The highest glcH expression was observed at station 35, 39 and 50 of AMT21, where glucose concentration was higher as well (Figure Figure2B2B). Our results suggest a positive correlation between glucose concentration and glcH expression in Prochlorococcus, but this hypothesis requires further studies in the field for confirmation. This is in good agreement with previous results of our team, showing increased glcH expression after glucose addition to Prochlorococcus sp. SS120 cultures (Gómez-Baena et al., 2008).
We screened for genes encoding proteins similar to the glucose transporter (melB/glcH) from Prochlorococcus SS120 and used them to build a phylogenetic tree with similar proteins in 74 sequenced strains of Prochlorococcus and Synechococcus (Supplementary Figure S1). To further understand glcH transcription in natural samples, we searched in the metagenomic libraries for the glucose transporter gene Pro1404/glcH from Prochlorococcus to check whether similar genes are often detected in the ocean. The samples used were obtained at the Global Ocean Survey (GOS; covering sites in the Atlantic, Pacific, and Indian Oceans; August 2003–January 2006) (Rusch et al., 2007; Yooseph et al., 2007; Williamson et al., 2008).
The phylogenetic analysis between Prochlorococcus and Synechococcus sequences revealed three clades: the entire marine Synechococcus sequences, which represent clades a and b, and another distinct clade c belonging one sub-clade to the Synechococcus genus and the big sub-clade of the Prochlorococcus genus. The glucose transporter (melB/glcH) is highly conserved in the Prochlorococcus strains, being present in all of them (Dufresne et al., 2003; Rocap et al., 2003; Biller et al., 2014).
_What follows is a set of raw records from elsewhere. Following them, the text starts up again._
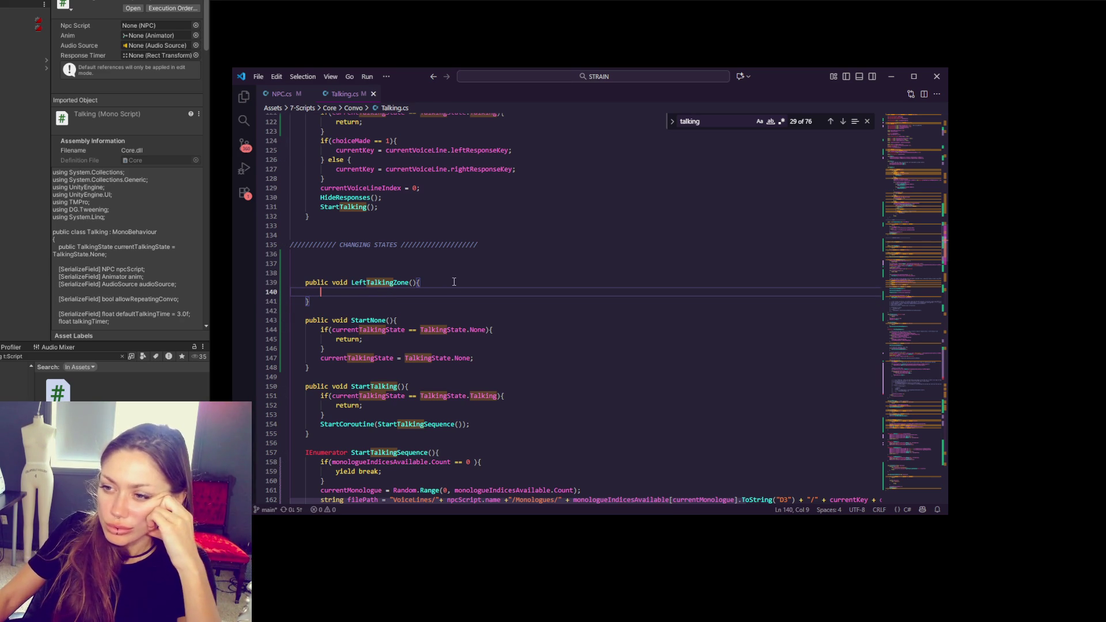
pyautogui.scroll(-1, 452, 280)
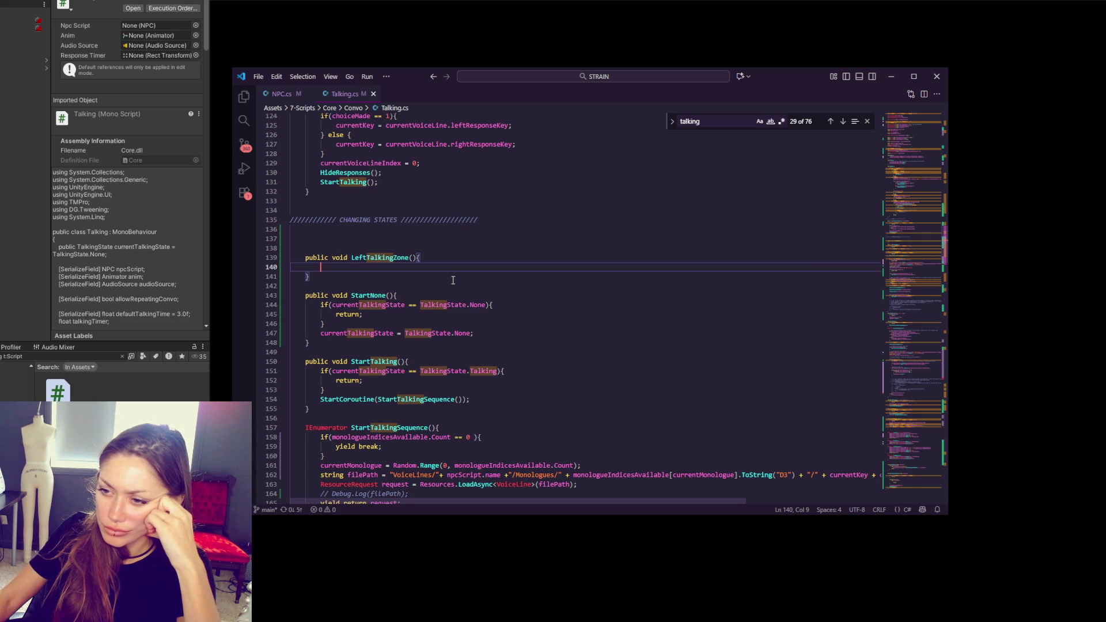
pyautogui.scroll(-15, 453, 280)
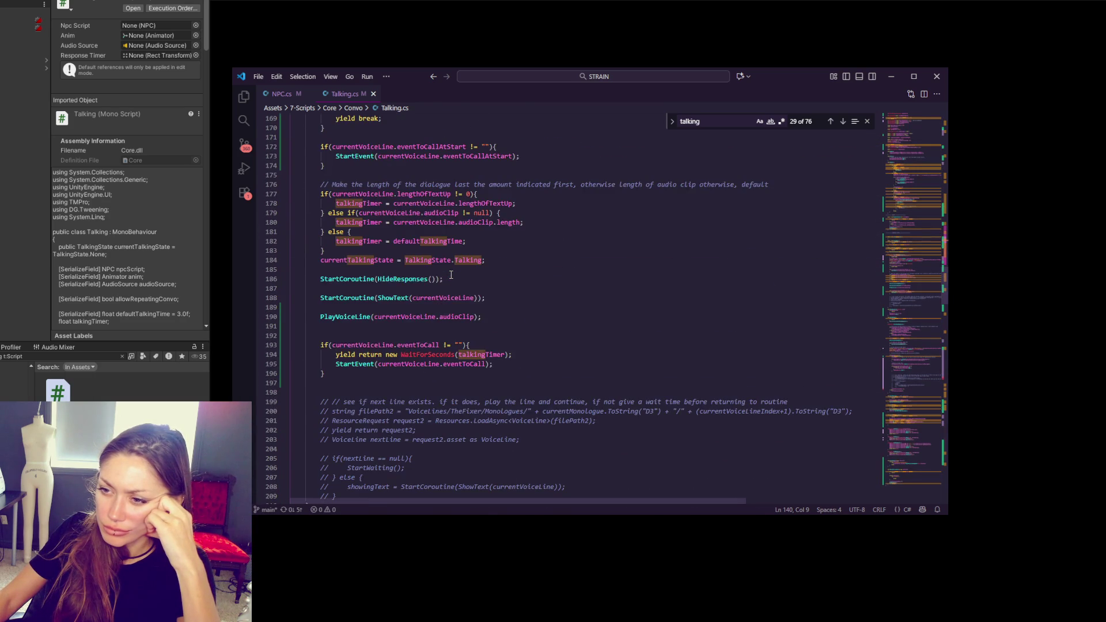
pyautogui.scroll(-11, 451, 275)
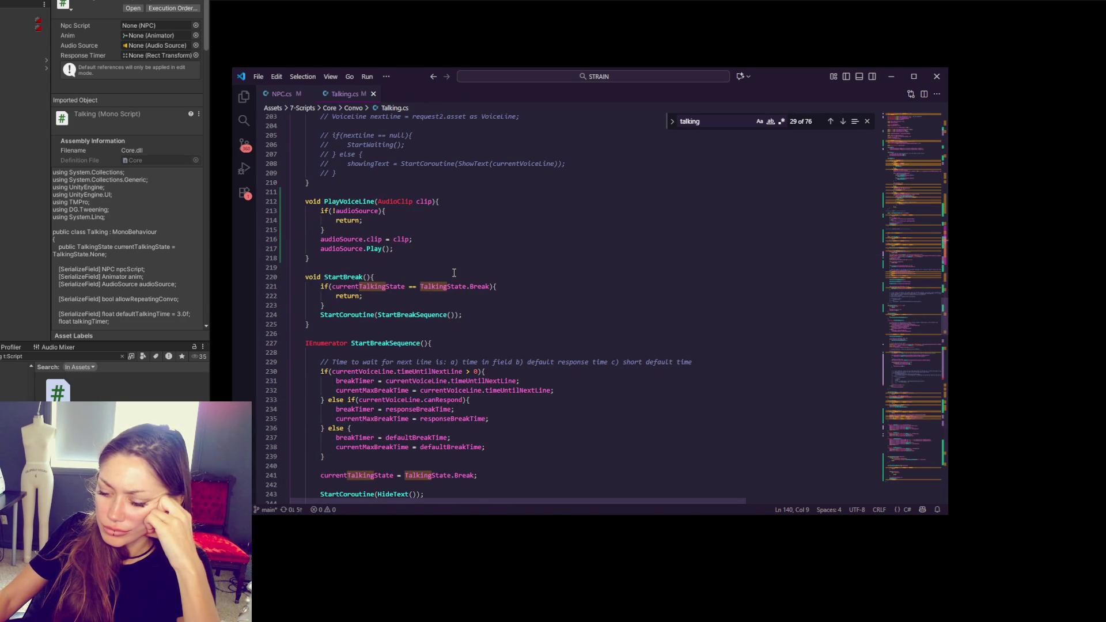
pyautogui.scroll(20, 454, 273)
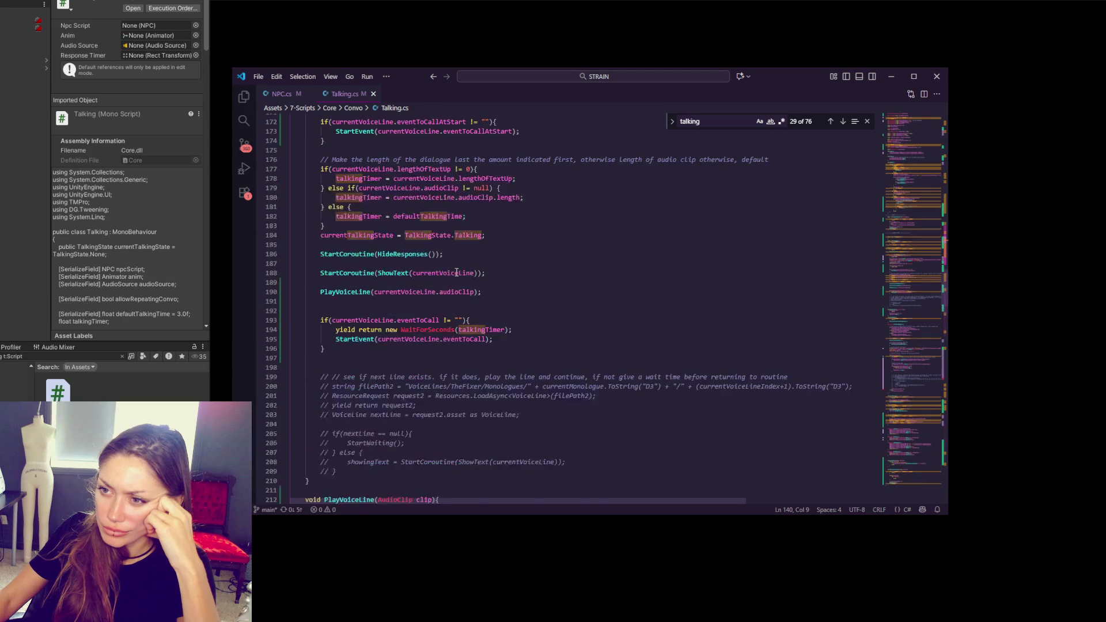
pyautogui.scroll(4, 457, 272)
# - Add empty void InterruptVoiceLines() and void InterruptResponses() stubs after LeftTalkingZone()
pyautogui.click(386, 348)
pyautogui.press('Return')
pyautogui.press('Return')
pyautogui.write('void ')
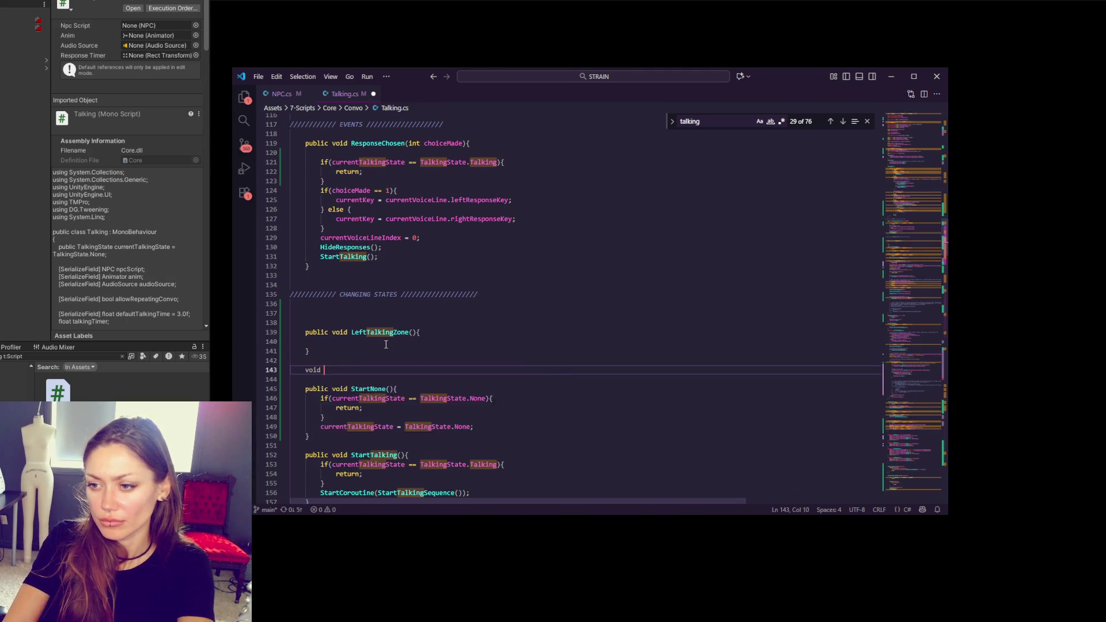
pyautogui.write('InterruptVoice')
This fact, taken together with the variation in the kinetic parameters (Figure Figure1A1A) and the diversity observed in its phylogeny (Supplementary Figure S1), suggests that the glcH gene is important for Prochlorococcus and is selectively maintained. The large diversity of GOS sequences observed in the HLII clade provide additional support to this hypothesis. Therefore the efficiency in glucose transport, and the mixotrophic capabilities it confers, might be an important factor in the diversification of marine picocyanobacterial ecotypes.
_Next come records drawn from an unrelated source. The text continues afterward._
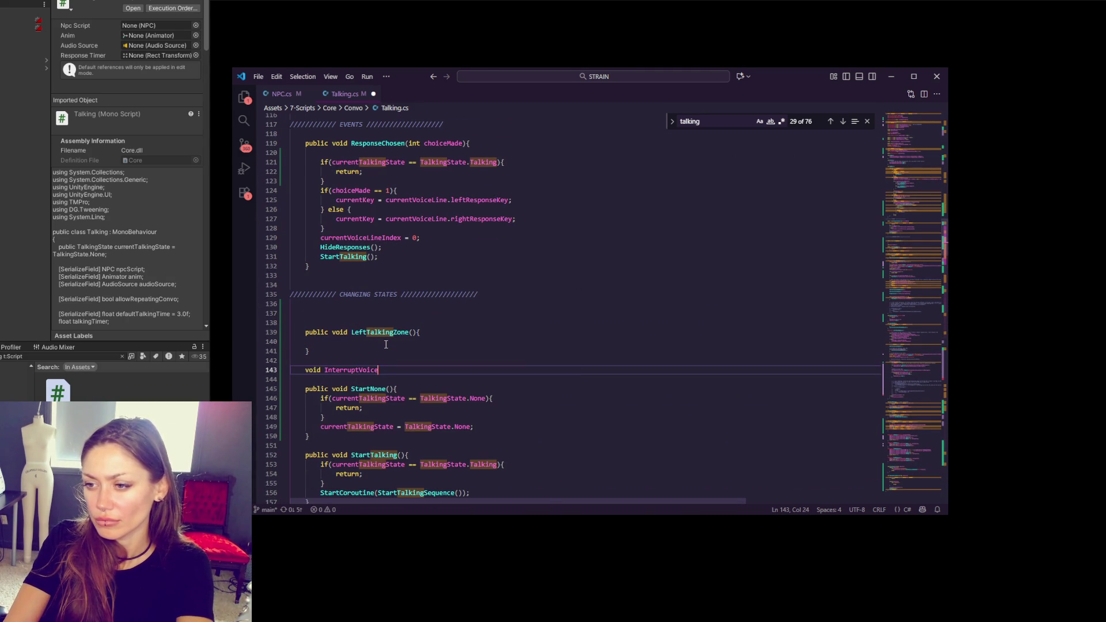
pyautogui.write('Lines(){')
pyautogui.press('Return')
pyautogui.press('Down')
pyautogui.press('Return')
pyautogui.press('Return')
pyautogui.write('void Interr')
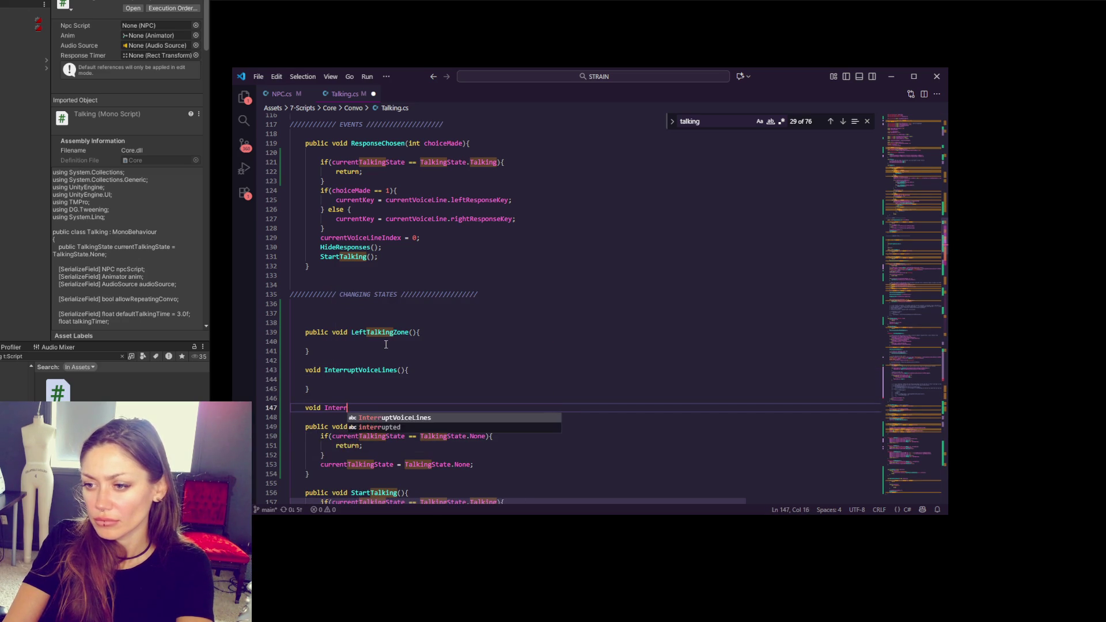
pyautogui.write('uptResponse')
Recent studies addressed the global genetic capacity for mixotrophy in marine cyanobacteria (Yelton et al., 2016), showing a trend to loss genes encoding transporters of organic compounds from the LLIV to the high HLII clades in Prochlorococcus. Moreover, the distribution of glcH genes in the ocean (Supplementary Figure S1, Yelton et al., 2016) is consistent with the presence of the different Prochlorococcus and Synechococcus ecotypes, in good agreement with our hypothesis. This fact is even more remarkable if we take into account that coastal isolates of the highly abundant SAR11 heterotrophic marine bacteria could utilize glucose as a carbon source, but some open ocean isolates could not (Schwalbach et al., 2010). Furthermore, all Prochlorococcus clades have a single glucose transporter gene (glcH), except clade LL IV where the presence of glcP [a specific glucose permease found in free-living and symbiotic cyanobacteria (Picossi et al., 2013)] has also been reported (Yelton et al., 2016). This reinforces the importance of the high affinity GlcH glucose transporter for Prochlorococcus; interestingly, all the strains studied in the sub-cluster 5.1 B of Synechococcus possess more than one gene encoding sugar transporter (Yelton et al., 2016).
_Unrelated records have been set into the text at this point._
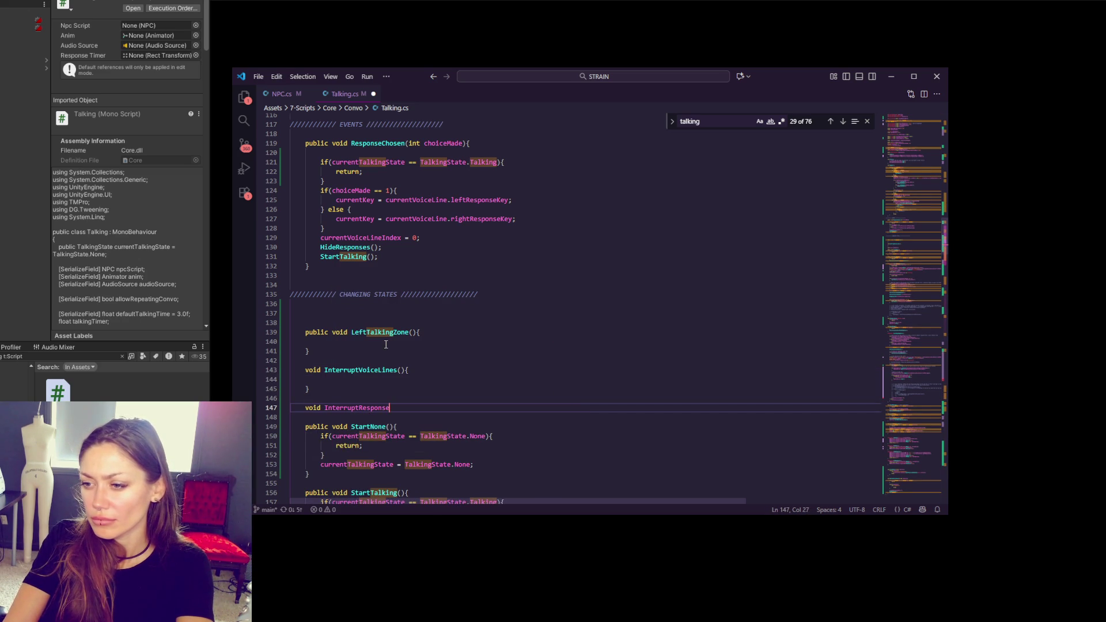
pyautogui.write('s(){')
pyautogui.press('Return')
pyautogui.press('Down')
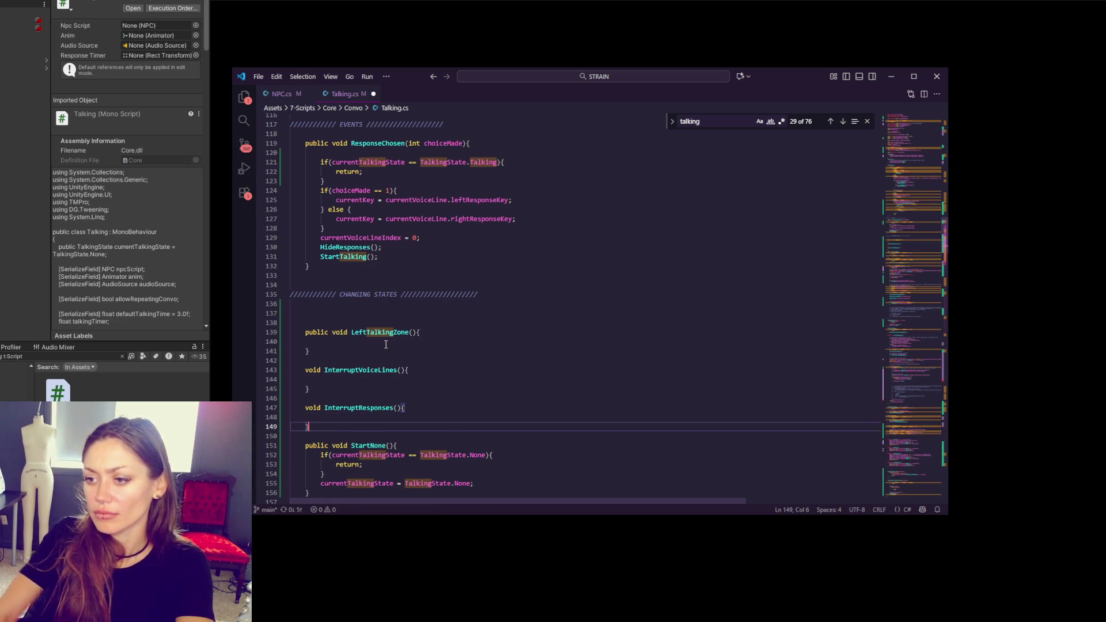
pyautogui.click(394, 407)
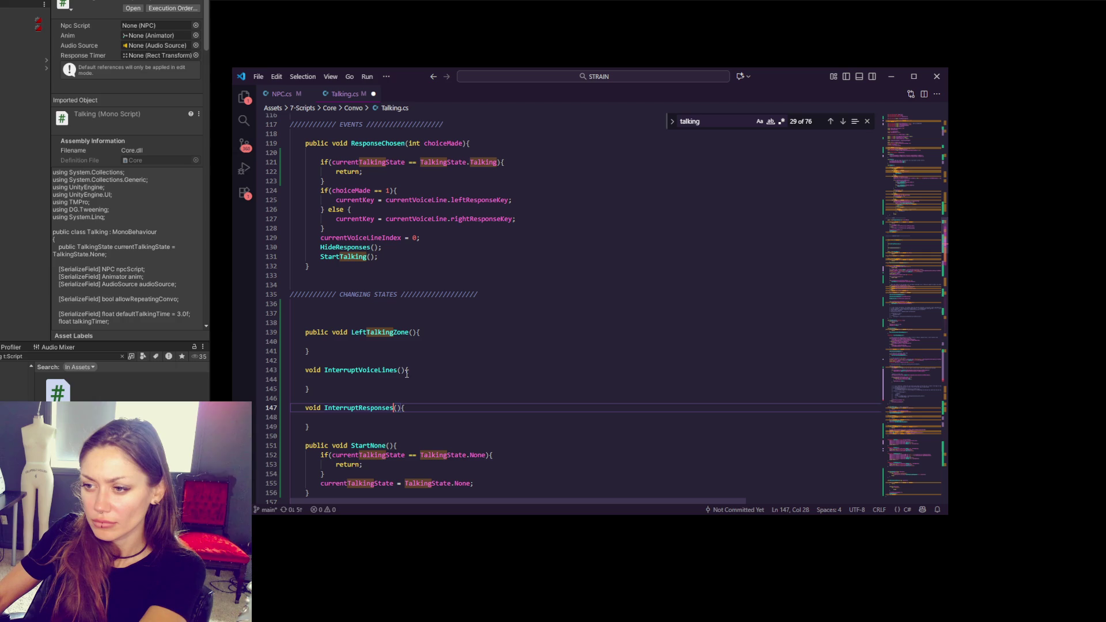
pyautogui.click(415, 378)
Another interesting aspect described by Yelton et al. (2016) is that the average number of sugar transporter genes per genome (both in Prochlorococcus and Synechococcus) is roughly similar in coastal vs. open ocean regions. Therefore, the kinetic diversity described in our work (Figures 1A,B and Table Table22) suggests that selective adaptation might be acting on the efficiency of the sugar uptake (Figure Figure1C1C), rather than on the number of sugar transporter genes.
The energetics of the glucose transport system of Prochlorococcus SS120 was also studied. Our initial hypothesis considered that glucose uptake could be most useful for Prochlorococcus under energy-limited conditions; however, we have shown that the glucose uptake rate was higher under light, with a circa 40% decrease when cells were subjected to darkness (Gómez-Baena et al., 2008), in accordance with what has been described in previous studies on uptake of organic compounds (Rubin et al., 1977; Church et al., 2004, 2006; Michelou et al., 2007; Mary et al., 2008; Talarmin et al., 2011; Gómez-Pereira et al., 2013; Bjorkman et al., 2015). To evaluate if GlcH is a primary or secondary active transporter, we used different inhibitors of active transport to evaluate if GlcH is a primary or secondary active transporter (i.e., uses energy provided by ATP or from ionic gradients in order to take up glucose, respectively), namely monensin, valinomycin, DCCD, and CCCP.
Monensin is an antibiotic with high selectivity for sodium over other metal cations while valinomycin shows a high selectivity for potassium (Hilgenfeld and Saenger, 1982). The inhibitor DCCD reacts with the carboxyl group of the conserved amino acid residue in the c-subunit present in all ATP synthases to inactivate the enzyme (Shoshan and Selman, 1980; Yoshida et al., 1981). CCCP is classified as an uncoupler increasing the proton permeability of the membrane, thereby preventing the formation of the proton gradients needed for ATP synthesis (Mitchell, 1979). Therefore, monensyn and valinomycin are inhibitors of secondary transport, while CCCP and DCCD are inhibitors of primary transport.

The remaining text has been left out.